Statistical analysis

The repeated measures ANOVA was performed to examine differences between the AA and PA peels treatments. The dependent variable was the severity of acne symptoms (assessed by the SHVSS). The changes in skin parameters after acid peel treatments were also under control. The ANOVA with repeated measures was conducted separately for such skin parameters (as a dependent variable), as oiliness, peeling, porosity, moisture T and moisture U. Independent factor variables in all statistical analyses were Acid peels (Pyruvic, Azelaic) and Treatment time (Test = at baseline, Retest = after 12 weeks).
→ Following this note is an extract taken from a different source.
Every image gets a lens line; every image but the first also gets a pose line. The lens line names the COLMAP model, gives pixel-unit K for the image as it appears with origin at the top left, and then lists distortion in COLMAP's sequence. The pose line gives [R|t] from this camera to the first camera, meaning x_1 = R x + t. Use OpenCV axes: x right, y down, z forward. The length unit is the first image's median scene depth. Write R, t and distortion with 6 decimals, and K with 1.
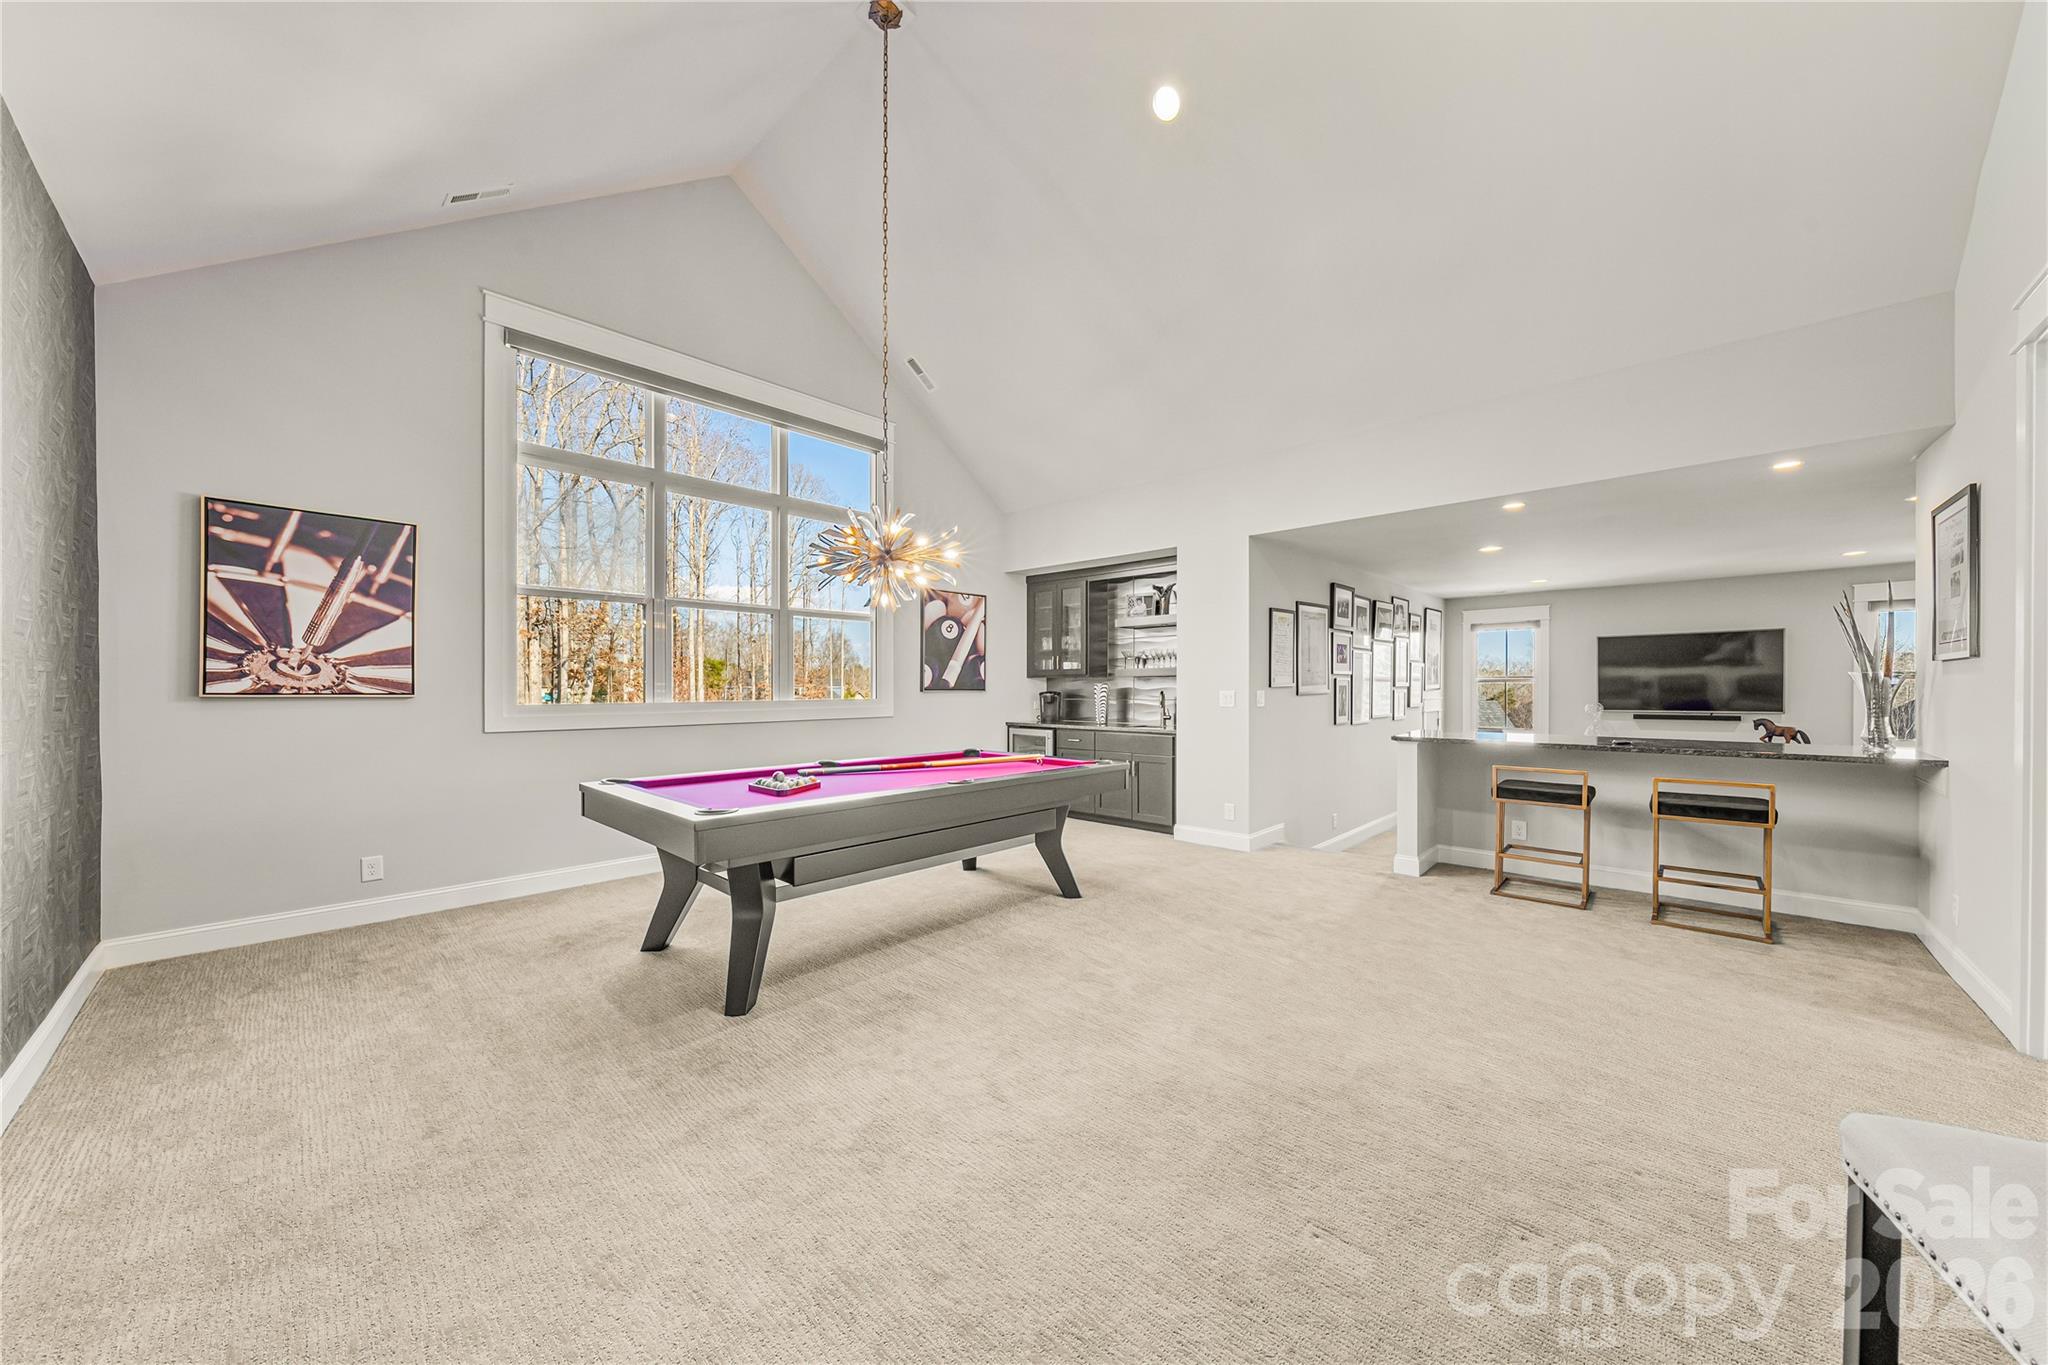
lens RADIAL K [[706.8, 0, 1023.9], [0, 706.8, 686.9], [0, 0, 1]] dist [0.001761, 0.000532]
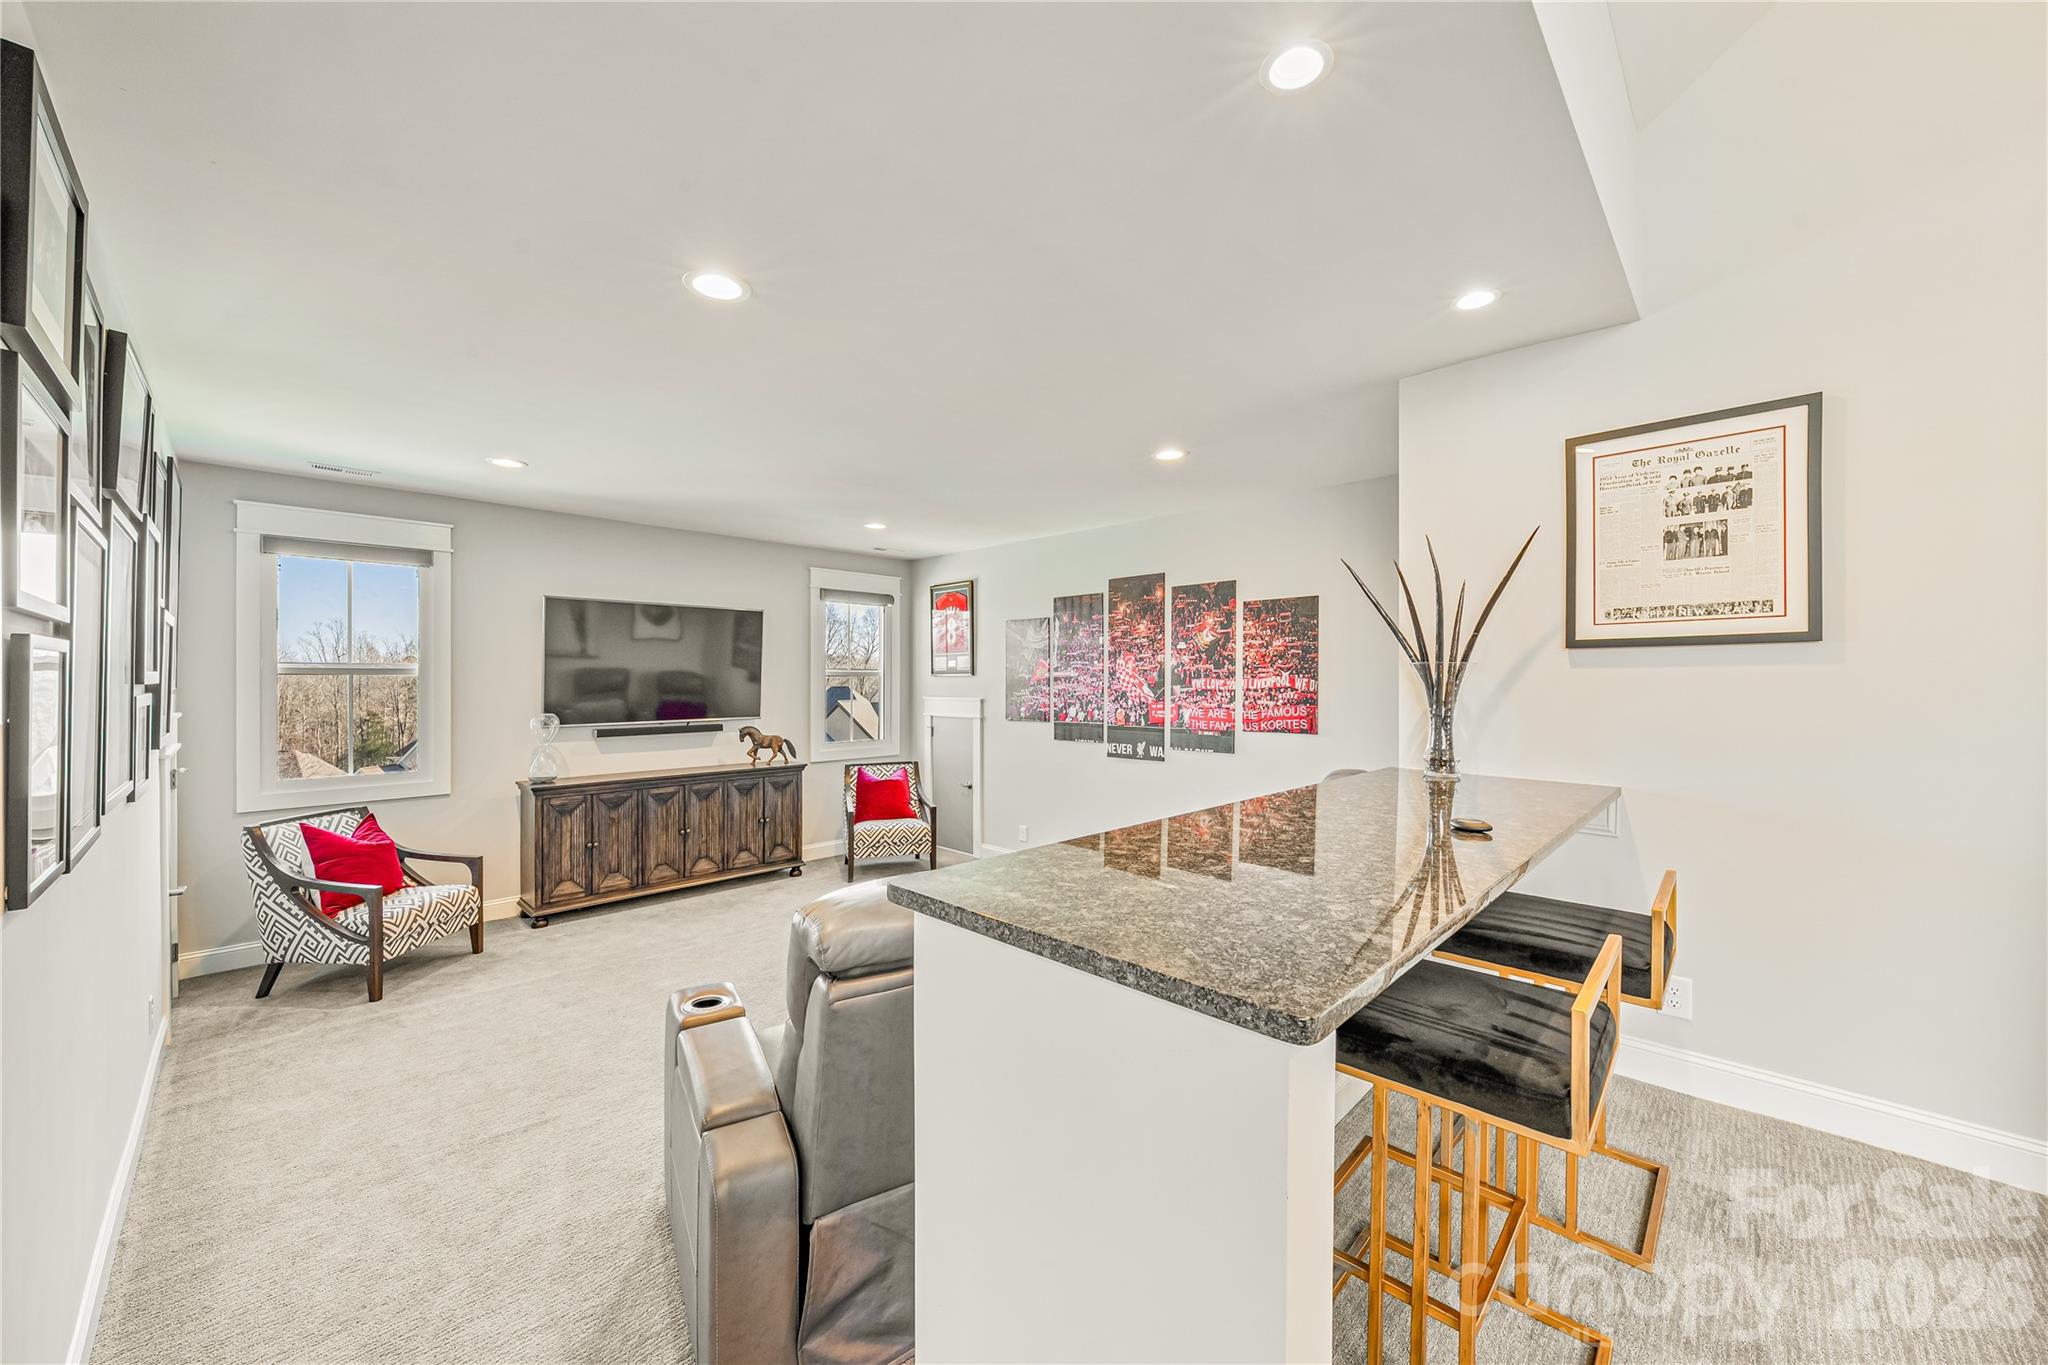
lens RADIAL K [[757.0, 0, 1023.9], [0, 757.0, 682.9], [0, 0, 1]] dist [-0.000481, -0.000031]
pose [[0.009489, 0.003385, 0.999949, 0.228600], [-0.002011, 0.999992, -0.003366, 0.000218], [-0.999953, -0.001978, 0.009496, 0.676425]]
In all of the following analyses, the effects of the treatment over time for the comparison groups (AA and PA) were examined in a two-tailed test, because we had no direct hypotheses. The Tukey’s honest significant difference (HSD) post-hoc test was conducted to find means that were significantly different from each other. The conditions’ effect sizes were calculated using the partial eta square (ηp2).